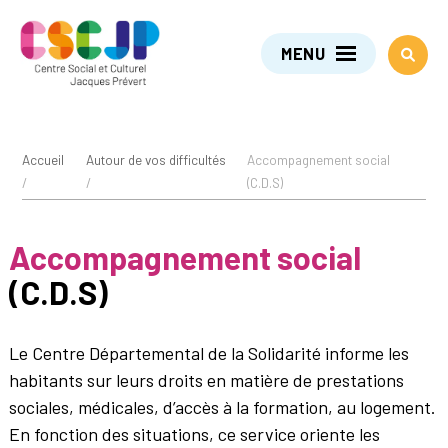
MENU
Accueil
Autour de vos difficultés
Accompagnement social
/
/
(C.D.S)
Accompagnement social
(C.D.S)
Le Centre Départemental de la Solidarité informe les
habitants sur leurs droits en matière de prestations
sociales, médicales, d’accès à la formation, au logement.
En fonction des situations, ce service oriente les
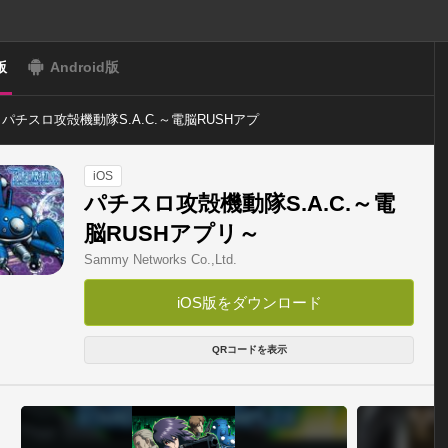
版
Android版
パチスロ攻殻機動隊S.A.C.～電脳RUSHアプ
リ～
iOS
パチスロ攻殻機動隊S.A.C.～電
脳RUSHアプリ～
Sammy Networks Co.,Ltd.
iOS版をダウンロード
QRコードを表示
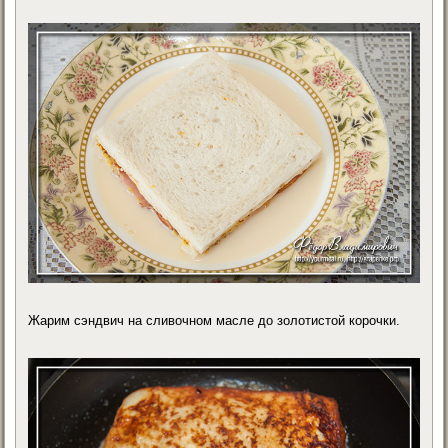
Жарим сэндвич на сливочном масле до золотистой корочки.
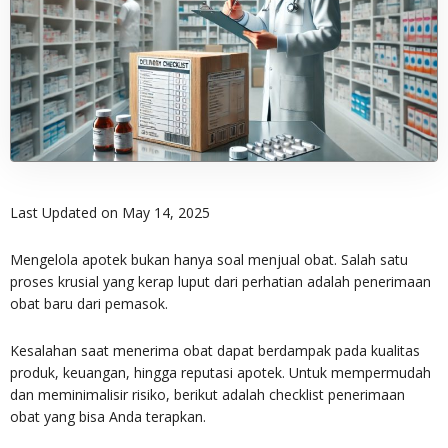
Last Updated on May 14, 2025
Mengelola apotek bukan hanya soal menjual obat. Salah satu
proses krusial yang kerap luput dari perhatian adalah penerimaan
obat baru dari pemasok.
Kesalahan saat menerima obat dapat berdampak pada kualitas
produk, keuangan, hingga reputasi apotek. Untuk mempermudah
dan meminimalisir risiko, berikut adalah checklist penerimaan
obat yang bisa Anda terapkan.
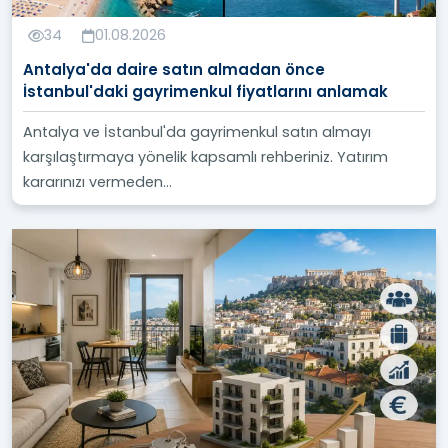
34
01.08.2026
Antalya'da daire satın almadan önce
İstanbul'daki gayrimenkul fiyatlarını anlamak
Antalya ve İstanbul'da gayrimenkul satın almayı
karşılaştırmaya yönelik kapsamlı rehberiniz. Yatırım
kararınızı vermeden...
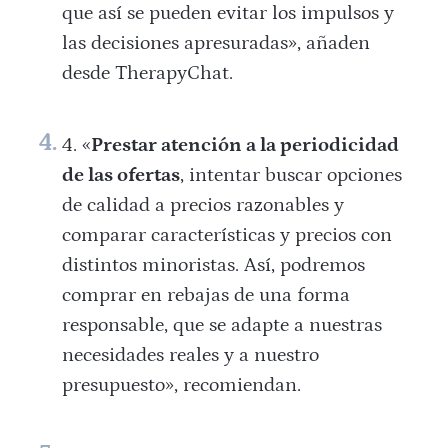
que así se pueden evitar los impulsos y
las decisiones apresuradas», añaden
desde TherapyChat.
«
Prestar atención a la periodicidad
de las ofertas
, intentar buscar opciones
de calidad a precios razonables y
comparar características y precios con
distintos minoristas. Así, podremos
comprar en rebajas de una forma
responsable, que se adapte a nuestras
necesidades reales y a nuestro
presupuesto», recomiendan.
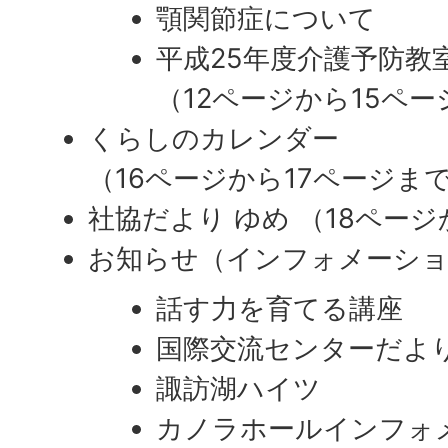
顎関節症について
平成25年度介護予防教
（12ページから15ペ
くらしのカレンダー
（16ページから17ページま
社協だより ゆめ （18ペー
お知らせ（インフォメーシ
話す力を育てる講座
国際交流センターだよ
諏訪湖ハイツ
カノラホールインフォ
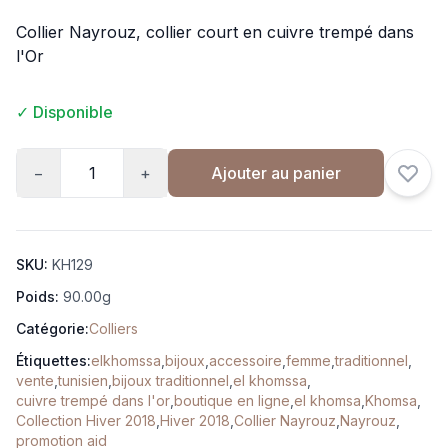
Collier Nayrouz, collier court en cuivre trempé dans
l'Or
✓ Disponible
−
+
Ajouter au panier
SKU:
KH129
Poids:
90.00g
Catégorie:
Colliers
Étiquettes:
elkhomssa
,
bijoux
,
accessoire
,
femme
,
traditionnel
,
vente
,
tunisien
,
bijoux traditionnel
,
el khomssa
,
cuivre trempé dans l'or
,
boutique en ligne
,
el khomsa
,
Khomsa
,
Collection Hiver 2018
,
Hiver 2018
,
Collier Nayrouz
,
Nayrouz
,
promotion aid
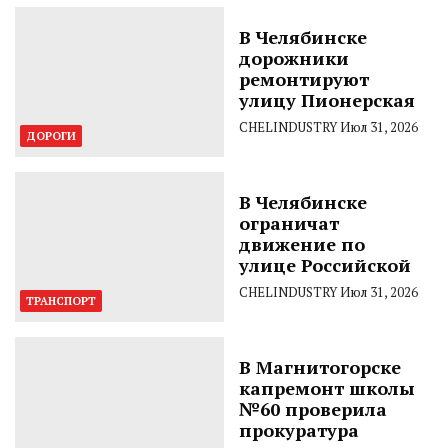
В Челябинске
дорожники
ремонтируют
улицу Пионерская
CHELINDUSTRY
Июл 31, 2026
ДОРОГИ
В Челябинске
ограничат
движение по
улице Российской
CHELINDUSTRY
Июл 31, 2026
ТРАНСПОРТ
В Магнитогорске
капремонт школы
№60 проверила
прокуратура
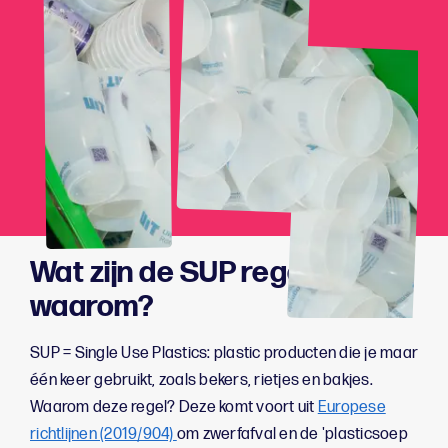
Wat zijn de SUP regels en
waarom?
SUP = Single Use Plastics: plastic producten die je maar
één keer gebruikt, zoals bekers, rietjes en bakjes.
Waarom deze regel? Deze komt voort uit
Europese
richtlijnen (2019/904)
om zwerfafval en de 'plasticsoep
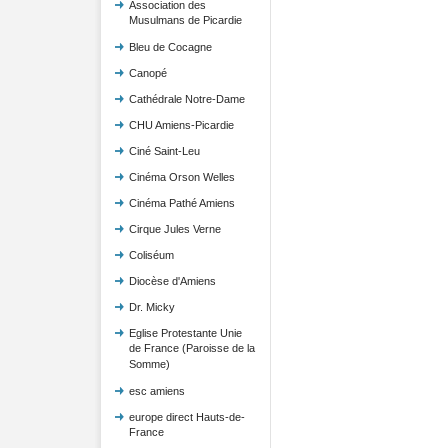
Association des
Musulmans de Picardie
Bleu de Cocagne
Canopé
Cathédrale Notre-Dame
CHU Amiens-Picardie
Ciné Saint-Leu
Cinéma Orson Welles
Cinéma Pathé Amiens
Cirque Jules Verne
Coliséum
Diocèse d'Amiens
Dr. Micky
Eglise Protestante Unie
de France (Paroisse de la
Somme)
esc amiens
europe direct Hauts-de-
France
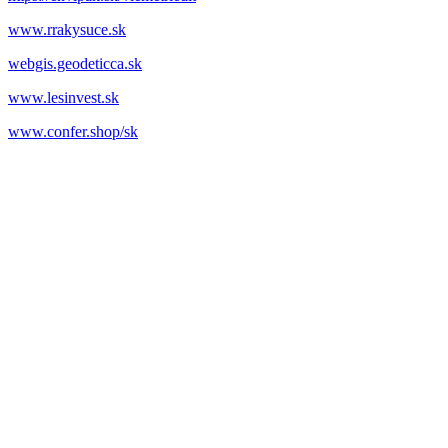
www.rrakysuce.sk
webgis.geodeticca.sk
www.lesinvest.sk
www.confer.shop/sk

━━━━━━━━━━━━━━━━━━━━━━━━━━━━━━

_What you need to do_: Dropping every picture, restate the material word for word.

_Answer box_:
MENU
Accueil
Autour de vos difficultés
Accompagnement social
/
/
(C.D.S)
Accompagnement social
(C.D.S)
Le Centre Départemental de la Solidarité informe les
habitants sur leurs droits en matière de prestations
sociales, médicales, d’accès à la formation, au logement.
En fonction des situations, ce service oriente les
版
Android版
パチスロ攻殻機動隊S.A.C.～電脳RUSHアプ
リ～
iOS
パチスロ攻殻機動隊S.A.C.～電
脳RUSHアプリ～
Sammy Networks Co.,Ltd.
iOS版をダウンロード
QRコードを表示
Жарим сэндвич на сливочном масле до золотистой корочки.
Last Updated on May 14, 2025
Mengelola apotek bukan hanya soal menjual obat. Salah satu
proses krusial yang kerap luput dari perhatian adalah penerimaan
obat baru dari pemasok.
Kesalahan saat menerima obat dapat berdampak pada kualitas
produk, keuangan, hingga reputasi apotek. Untuk mempermudah
dan meminimalisir risiko, berikut adalah checklist penerimaan
obat yang bisa Anda terapkan.
34
01.08.2026
Antalya'da daire satın almadan önce
İstanbul'daki gayrimenkul fiyatlarını anlamak
Antalya ve İstanbul'da gayrimenkul satın almayı
karşılaştırmaya yönelik kapsamlı rehberiniz. Yatırım
kararınızı vermeden...
que así se pueden evitar los impulsos y
las decisiones apresuradas», añaden
desde TherapyChat.
«
Prestar atención a la periodicidad
de las ofertas
, intentar buscar opciones
de calidad a precios razonables y
comparar características y precios con
distintos minoristas. Así, podremos
comprar en rebajas de una forma
responsable, que se adapte a nuestras
necesidades reales y a nuestro
presupuesto», recomiendan.
顎関節症について
平成25年度介護予防教
（12ページから15ペ
くらしのカレンダー
（16ページから17ページま
社協だより ゆめ （18ペー
お知らせ（インフォメーシ
話す力を育てる講座
国際交流センターだよ
諏訪湖ハイツ
カノラホールインフォ
Collier Nayrouz, collier court en cuivre trempé dans
l'Or
✓ Disponible
−
+
Ajouter au panier
SKU:
KH129
Poids:
90.00g
Catégorie:
Colliers
Étiquettes:
elkhomssa
,
bijoux
,
accessoire
,
femme
,
traditionnel
,
vente
,
tunisien
,
bijoux traditionnel
,
el khomssa
,
cuivre trempé dans l'or
,
boutique en ligne
,
el khomsa
,
Khomsa
,
Collection Hiver 2018
,
Hiver 2018
,
Collier Nayrouz
,
Nayrouz
,
promotion aid
В Челябинске
дорожники
ремонтируют
улицу Пионерская
CHELINDUSTRY
Июл 31, 2026
ДОРОГИ
В Челябинске
ограничат
движение по
улице Российской
CHELINDUSTRY
Июл 31, 2026
ТРАНСПОРТ
В Магнитогорске
капремонт школы
№60 проверила
прокуратура
Wat zijn de SUP regels en
waarom?
SUP = Single Use Plastics: plastic producten die je maar
één keer gebruikt, zoals bekers, rietjes en bakjes.
Waarom deze regel? Deze komt voort uit
Europese
richtlijnen (2019/904)
om zwerfafval en de 'plasticsoep
Association des
Musulmans de Picardie
Bleu de Cocagne
Canopé
Cathédrale Notre-Dame
CHU Amiens-Picardie
Ciné Saint-Leu
Cinéma Orson Welles
Cinéma Pathé Amiens
Cirque Jules Verne
Coliséum
Diocèse d'Amiens
Dr. Micky
Eglise Protestante Unie
de France (Paroisse de la
Somme)
esc amiens
europe direct Hauts-de-
France
www.rrakysuce.sk
webgis.geodeticca.sk
www.lesinvest.sk
www.confer.shop/sk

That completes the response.